● Document passage:
## Start

Tuesday, March 31, 2009

Interview with Gabrielle de Montserrat

Today, we’re featuring an interview with Gabrielle de Montserrat, heroine of Mistress of the Revolution.

Madame, please tell us a bit about your childhood and upbringing?

I grew up in the French countryside, raised until the age of six by my wet-nurse, and then by the nuns of a convent school. I did not return to my family until I was eleven. I had no memories of it, so it took me a little time and effort to get used to it. But I did.

Describe for us a typical day in the life of a French noblewoman.

I will tell you about a typical day in my life just before the Revolution. I would wake up rather late (I must confess that I have never been much of a morning person) and ring for Manon, my maid, to bring me my breakfast of hot chocolate and croissants. Then I would choose my dress for the day, order the carriage and call on my dear friend the Duchess. If the weather was fair, we would go for a ride on the Champs-Elysées, or maybe a stroll in the gardens of the Palais-Royal. Then I would take my friend home, and return to my lodgings, where I would ready myself for the evening. The Count de Villers would then take me to the theatre, the Opera, sometimes followed by a dinner with friends or a ball. Do not be surprised to hear me sigh, dear Madame Yarde. Those were indeed the days of the sweetness of living.

You met Pierre-Andre Coffinhal when you were fifteen. What were your first impressions of him?

It was so very rude of him to stare at me in that fashion, while I was innocently enjoying my bath in the river. But I believe at the same time I was rather amused by him. He made me laugh, and there is no better way to a girl’s heart. To mine at least.

Despite your love for Pierre-Andre, duty to your family forced you to marry the Baron de Peyre. Your life with him was difficult, but was there any moment where you were perfectly happy?

My greatest moment of happiness during my first marriage was the birth of my first child, Aimée. Was it perfect happiness? I cannot say, and maybe there is no such thing. But that moment when I held for the first time my beautiful little daughter in my arms came very close to it.

The Baron’s death changed everything for you and then, with your daughter Aimee, you journeyed to Paris and entered the court at Versailles. What were your first impressions of the French court and the royal family?

Truth be told, the etiquette appeared rather odd to the young provincial I was then. I will tell you this: I was terrified on the day was I was presented to Queen Marie-Antoinette. She was such an imposing, truly regal figure. And of course I managed to make a fool of myself that day. But we all survive those little wounds to our pride, do we not?

Tell us about some of the requirements of protocol at court and how you adjusted to them.

I believe the most ridiculous was the way we ladies had to walk without raising our feet off those terribly slippery parquet floors in Versailles. And having to squeeze my giant hoopskirts among the crowd of other ladies in the Queen’s bedchamber was not the most comfortable feeling in the world either. And that rather unbecoming rush for the best place at the Chapel! How did I adjust to that? Like any other lady of the Court, I suppose: I had no choice.

You enjoyed a period of happiness with the Count de Villiers, particularly during your time with him in Normandy. How did your initial views of him change and how do you like to remember him now?

I have forgiven him at last. These days I often think of him with great sadness. He could be such a brilliant, charming man, and perhaps in his own way he loved me.

## End

● Information shown:
## Start

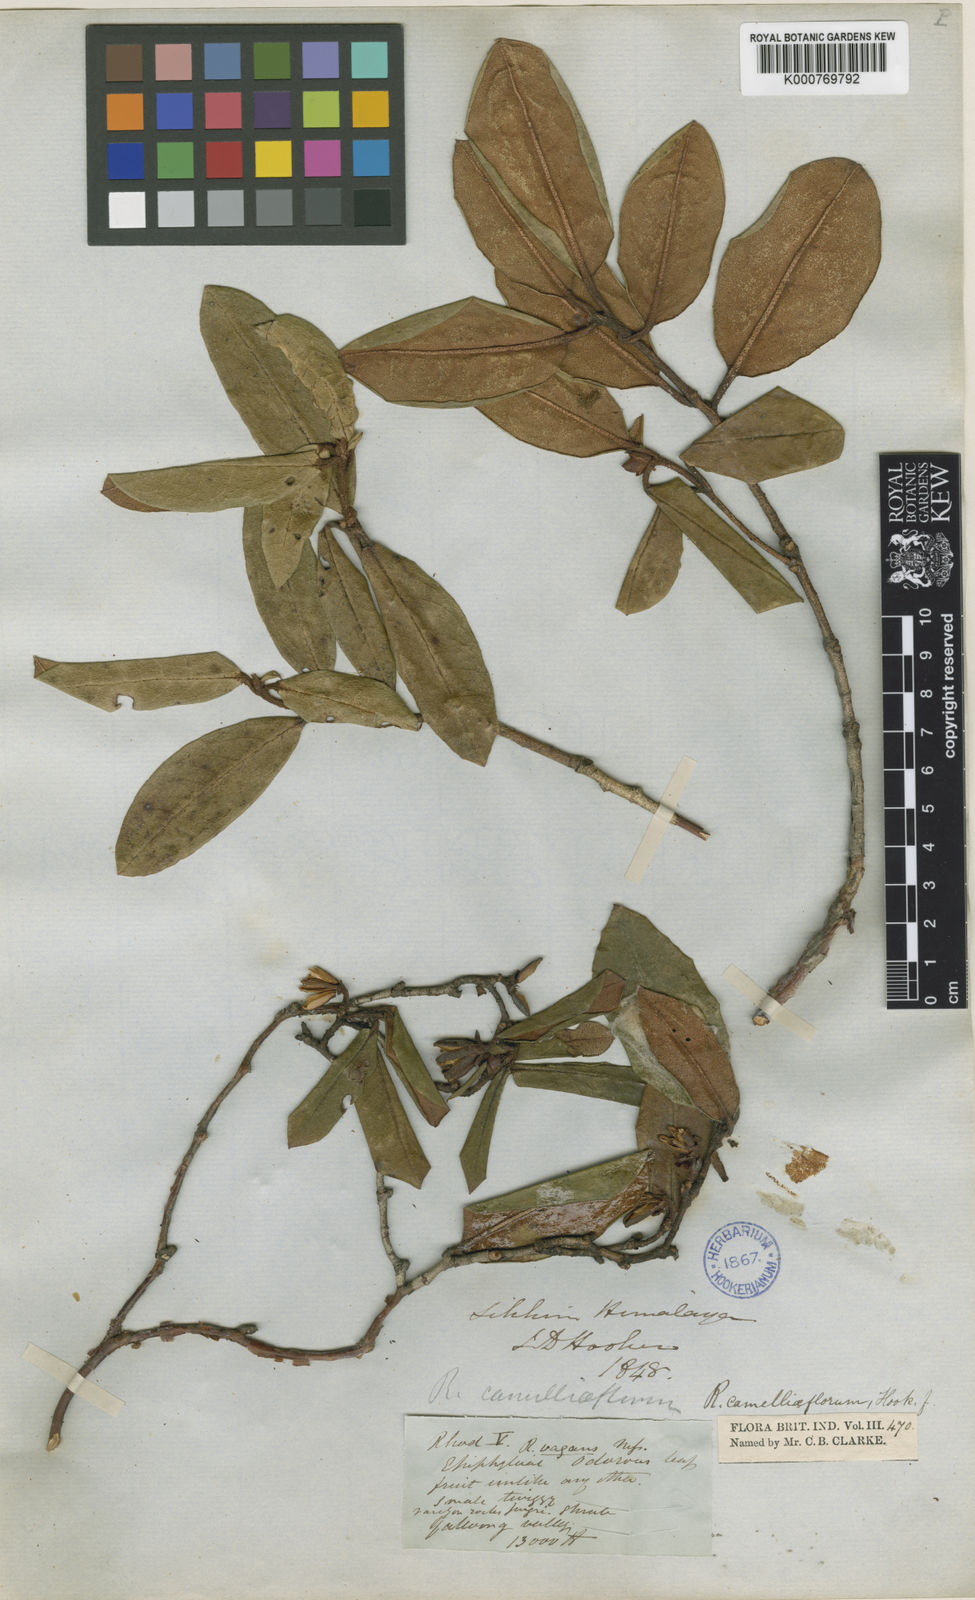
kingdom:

## End

● Problem details: Please set down, word for word, the passage of the Gabrielle de Montserrat interview running from "The Baron’s death" up to and including "pride, do we not?".

● Final answer:
The Baron’s death changed everything for you and then, with your daughter Aimee, you journeyed to Paris and entered the court at Versailles. What were your first impressions of the French court and the royal family?

Truth be told, the etiquette appeared rather odd to the young provincial I was then. I will tell you this: I was terrified on the day was I was presented to Queen Marie-Antoinette. She was such an imposing, truly regal figure. And of course I managed to make a fool of myself that day. But we all survive those little wounds to our pride, do we not?